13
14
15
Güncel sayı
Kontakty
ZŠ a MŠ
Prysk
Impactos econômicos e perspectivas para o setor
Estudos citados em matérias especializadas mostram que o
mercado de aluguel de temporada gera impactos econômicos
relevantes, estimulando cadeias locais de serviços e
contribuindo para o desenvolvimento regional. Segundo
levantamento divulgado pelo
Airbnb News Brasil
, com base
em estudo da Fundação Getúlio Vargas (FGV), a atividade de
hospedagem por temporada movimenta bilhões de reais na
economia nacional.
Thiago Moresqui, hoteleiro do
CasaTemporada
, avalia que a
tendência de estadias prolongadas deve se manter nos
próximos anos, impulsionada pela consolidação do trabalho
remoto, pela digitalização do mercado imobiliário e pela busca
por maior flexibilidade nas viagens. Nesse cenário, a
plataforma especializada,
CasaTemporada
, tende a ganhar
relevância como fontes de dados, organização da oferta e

* * *

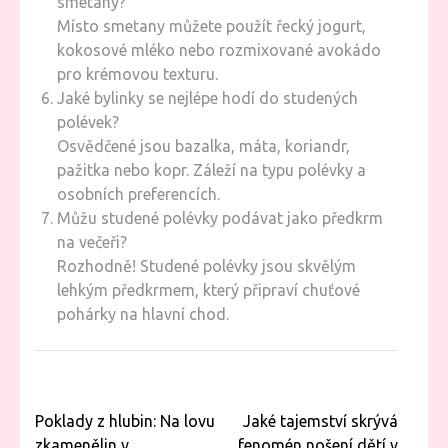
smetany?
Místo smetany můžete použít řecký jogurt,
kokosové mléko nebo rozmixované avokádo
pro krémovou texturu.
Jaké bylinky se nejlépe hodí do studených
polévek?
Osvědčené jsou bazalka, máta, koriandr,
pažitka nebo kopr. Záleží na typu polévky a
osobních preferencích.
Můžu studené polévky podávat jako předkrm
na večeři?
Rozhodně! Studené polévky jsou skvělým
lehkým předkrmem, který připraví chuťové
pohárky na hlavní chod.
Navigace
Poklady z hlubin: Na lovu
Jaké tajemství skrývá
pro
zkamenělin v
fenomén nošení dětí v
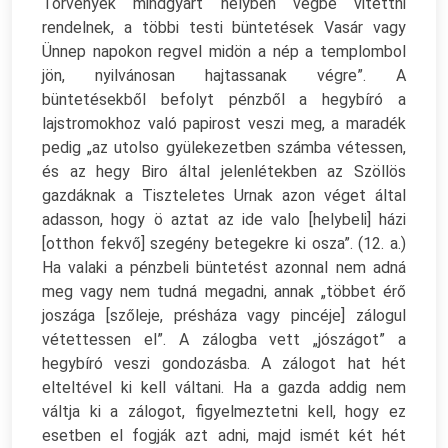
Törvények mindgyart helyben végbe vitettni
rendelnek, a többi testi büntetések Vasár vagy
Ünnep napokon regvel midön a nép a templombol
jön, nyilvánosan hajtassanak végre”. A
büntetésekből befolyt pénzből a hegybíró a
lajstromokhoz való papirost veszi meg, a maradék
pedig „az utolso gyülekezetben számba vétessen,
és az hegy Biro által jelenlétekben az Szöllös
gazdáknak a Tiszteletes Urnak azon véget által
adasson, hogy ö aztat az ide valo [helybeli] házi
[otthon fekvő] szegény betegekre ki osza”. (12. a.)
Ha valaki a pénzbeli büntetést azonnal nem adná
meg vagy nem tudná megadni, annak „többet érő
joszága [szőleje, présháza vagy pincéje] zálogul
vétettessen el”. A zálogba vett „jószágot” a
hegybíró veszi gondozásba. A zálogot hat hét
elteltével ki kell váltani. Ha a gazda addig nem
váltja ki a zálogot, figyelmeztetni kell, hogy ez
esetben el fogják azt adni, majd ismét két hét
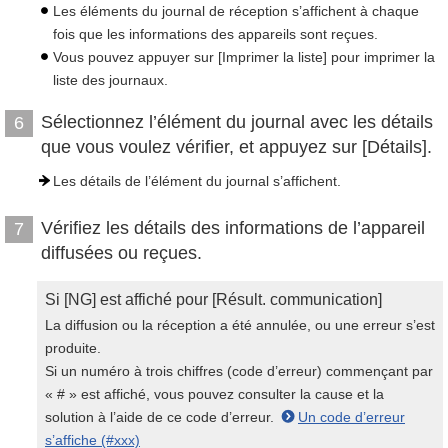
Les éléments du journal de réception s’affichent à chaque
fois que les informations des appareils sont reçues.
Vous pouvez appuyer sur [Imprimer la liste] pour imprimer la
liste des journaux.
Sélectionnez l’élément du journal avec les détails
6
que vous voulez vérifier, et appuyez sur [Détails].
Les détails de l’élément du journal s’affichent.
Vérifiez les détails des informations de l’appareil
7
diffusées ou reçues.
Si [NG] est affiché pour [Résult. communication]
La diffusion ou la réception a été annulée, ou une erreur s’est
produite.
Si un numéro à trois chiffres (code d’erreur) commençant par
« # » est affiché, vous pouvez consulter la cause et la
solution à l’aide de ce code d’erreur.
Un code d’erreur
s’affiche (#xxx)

---

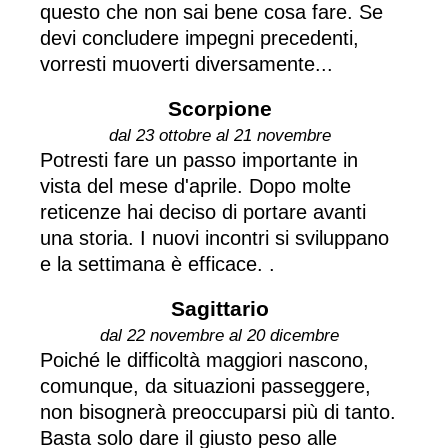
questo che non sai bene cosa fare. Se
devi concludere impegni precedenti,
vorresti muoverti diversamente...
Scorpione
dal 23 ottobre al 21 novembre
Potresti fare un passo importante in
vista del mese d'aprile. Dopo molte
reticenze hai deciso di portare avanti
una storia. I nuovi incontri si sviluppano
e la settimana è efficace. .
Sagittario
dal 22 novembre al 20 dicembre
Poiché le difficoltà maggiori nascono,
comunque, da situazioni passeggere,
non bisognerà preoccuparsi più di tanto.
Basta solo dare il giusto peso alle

| TASK PROMPT |
Using the records above, say how many lines contain the word "nebo". Write the number alone.

| EXPECTED OUTPUT |
2